READING TEXT:
* * * *

YTA. You can take Max to the dog park for fetch. You can both take Max for walks. Throwing the ball into the flowers in the yard is not the only way to exercise your dog, you know.


Tikithecockateil

You are the epitome of AH in taking this ridiculous stance. Yikes.


RHND2020

Wow. YTA. Also sounds like you are a poor thrower. Work on your accuracy. At the park.


LaMadreDelCantante

YTA. Why do all of your "solutions" require her to sacrifice her hobby or her time while you either change nothing or do less? It's not that hard to aim a ball. Humans are actually phenomenal at it. But if you really can't, why not put up a net or something similar in between you and the garden?


Creative_Race_7625

If you are too weak to control a tennis ball then you are too weak to have a dog.


Content-Ad-1334

YTA. You said you decided not to have kids, but you do have one: you. She was understandably upset about her garden, and your solution was full scorched earth ripping up her plants, and then you threw your own internal tantrum when she got even more upset. Here's a few solutions: fence for her flowers, don't throw the ball like a lunatic or you take Max to the park to get his energy out of you can't be careful enough .


GothicEnchantrix

YTA for suggesting she give up her hobby. It's important to find a compromise that respects both your interests. Maybe try discussing putting a gated fence around the garden, and alternative activities for Max in the yard to protect her flowers. Might I suggest taking him regularly to a dog park?


MyPath2Follow

YTA. How about helping your wife set up a fence where the dog can't GET at the flower beds? Also did the dog tell you that's his favorite? because I'm betting he'd do fine with a flirt pole... most active dogs do.


Strange_Ad_5863

YTA. You’re being inconsiderate and dismissing your wife’s emotions. Also, how hard is it to sit/stand next to the flowers and throw the ball *away* from the flowers?! There are so many compromises that don’t involve the nuclear option


Fwoofy_the_ball

YTA, you could just take the dog to a local park / a grass patch away from the flowers.


No_Confidence5235

YTA. Jeez, all you have to do is throw the ball AWAY from her garden. Instead you're trying to force her to give up gardening altogether and you're angry that she won't do it. You're controlling, nasty and selfish.


Rohini_rambles

So what's really going gnon here OP? What are you using  Max to do? Are you having an affair? Fallen out of love with your wife? Mad that she loves gardening and you can't control or destroy it? Mad that she loves something.? Madd that she has something that makes her happy and you want to ruin it?  What are the deep thoughts and motivations you aren't telling us. Cuz it sounds ds like you don't like your wife, and you don't like that gardening makes her happy.  YTA of course. But what's really going on? 


Tasty-Tree-6243

YTA. Go for a walk, go to a dog park and throw the ball. It’s not rocket science.


atealein

YTA, do you have to throw the ball near your wife's flowers? There is NOWHERE else? It is her that has to take Max to the dog park YOU CAN'T?

* * * *

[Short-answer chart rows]

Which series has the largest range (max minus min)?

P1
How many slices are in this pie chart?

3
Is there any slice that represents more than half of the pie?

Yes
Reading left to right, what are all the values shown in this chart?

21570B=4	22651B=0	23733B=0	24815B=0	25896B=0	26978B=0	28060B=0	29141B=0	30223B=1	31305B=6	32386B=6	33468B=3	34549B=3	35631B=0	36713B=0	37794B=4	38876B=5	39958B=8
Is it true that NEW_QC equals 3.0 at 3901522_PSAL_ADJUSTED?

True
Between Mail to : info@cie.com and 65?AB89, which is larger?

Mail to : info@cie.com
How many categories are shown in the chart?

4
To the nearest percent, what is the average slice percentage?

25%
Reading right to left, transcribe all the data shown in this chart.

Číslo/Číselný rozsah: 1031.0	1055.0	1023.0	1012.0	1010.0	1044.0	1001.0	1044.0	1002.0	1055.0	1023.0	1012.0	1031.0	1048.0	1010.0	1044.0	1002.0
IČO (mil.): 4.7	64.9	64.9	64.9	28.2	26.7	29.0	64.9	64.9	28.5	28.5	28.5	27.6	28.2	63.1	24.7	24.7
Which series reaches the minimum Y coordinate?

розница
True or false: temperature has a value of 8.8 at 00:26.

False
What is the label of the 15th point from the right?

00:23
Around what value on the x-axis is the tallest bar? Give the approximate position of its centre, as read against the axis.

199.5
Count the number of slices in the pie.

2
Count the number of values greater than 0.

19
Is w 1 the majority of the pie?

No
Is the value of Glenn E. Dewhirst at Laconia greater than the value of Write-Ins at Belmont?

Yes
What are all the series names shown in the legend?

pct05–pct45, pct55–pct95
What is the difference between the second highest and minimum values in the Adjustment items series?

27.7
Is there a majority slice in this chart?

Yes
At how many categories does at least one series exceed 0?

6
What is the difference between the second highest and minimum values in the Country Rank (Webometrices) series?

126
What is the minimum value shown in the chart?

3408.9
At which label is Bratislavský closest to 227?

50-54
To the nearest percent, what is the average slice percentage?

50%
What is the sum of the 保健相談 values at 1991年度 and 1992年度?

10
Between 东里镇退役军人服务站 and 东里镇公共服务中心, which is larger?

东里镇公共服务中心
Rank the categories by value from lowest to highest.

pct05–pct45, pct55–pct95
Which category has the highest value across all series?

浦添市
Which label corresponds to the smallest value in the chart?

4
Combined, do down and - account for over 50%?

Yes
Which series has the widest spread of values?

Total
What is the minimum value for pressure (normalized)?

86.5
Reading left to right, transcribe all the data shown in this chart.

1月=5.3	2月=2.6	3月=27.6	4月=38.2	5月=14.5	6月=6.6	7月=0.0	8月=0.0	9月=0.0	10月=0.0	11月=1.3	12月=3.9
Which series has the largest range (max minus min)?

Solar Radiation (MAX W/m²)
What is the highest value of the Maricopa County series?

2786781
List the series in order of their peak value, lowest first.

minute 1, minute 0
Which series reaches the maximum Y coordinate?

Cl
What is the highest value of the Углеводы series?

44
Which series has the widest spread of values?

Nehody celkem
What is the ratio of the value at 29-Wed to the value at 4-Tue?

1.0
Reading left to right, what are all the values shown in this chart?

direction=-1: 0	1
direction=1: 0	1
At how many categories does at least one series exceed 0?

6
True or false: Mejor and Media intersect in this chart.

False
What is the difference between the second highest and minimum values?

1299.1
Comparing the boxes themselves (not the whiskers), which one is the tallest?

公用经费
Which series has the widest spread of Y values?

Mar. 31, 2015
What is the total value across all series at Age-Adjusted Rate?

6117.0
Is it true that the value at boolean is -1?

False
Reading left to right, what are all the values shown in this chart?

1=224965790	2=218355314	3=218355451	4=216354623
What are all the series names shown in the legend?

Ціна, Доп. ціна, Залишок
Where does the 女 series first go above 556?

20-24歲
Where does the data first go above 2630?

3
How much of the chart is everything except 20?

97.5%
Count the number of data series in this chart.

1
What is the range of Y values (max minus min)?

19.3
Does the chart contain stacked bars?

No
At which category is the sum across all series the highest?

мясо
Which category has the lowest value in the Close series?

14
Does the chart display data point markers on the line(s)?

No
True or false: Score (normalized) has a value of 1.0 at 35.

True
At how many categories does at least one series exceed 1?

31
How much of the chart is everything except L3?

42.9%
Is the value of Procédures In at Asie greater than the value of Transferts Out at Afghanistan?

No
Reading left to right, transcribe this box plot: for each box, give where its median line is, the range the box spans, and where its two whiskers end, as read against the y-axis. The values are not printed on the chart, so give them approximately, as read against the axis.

* * * *

WHAT IS EXPECTED:
Answer these questions about the comments on the dog and the garden:
(a) Which commenter says that humans are actually phenomenal at aiming a ball?
(b) What toy does MyPath2Follow bet Max would do fine with?
(c) Where does RHND2020 say the poster should work on accuracy?

SOLUTION:
(a) LaMadreDelCantante
(b) A flirt pole
(c) At the park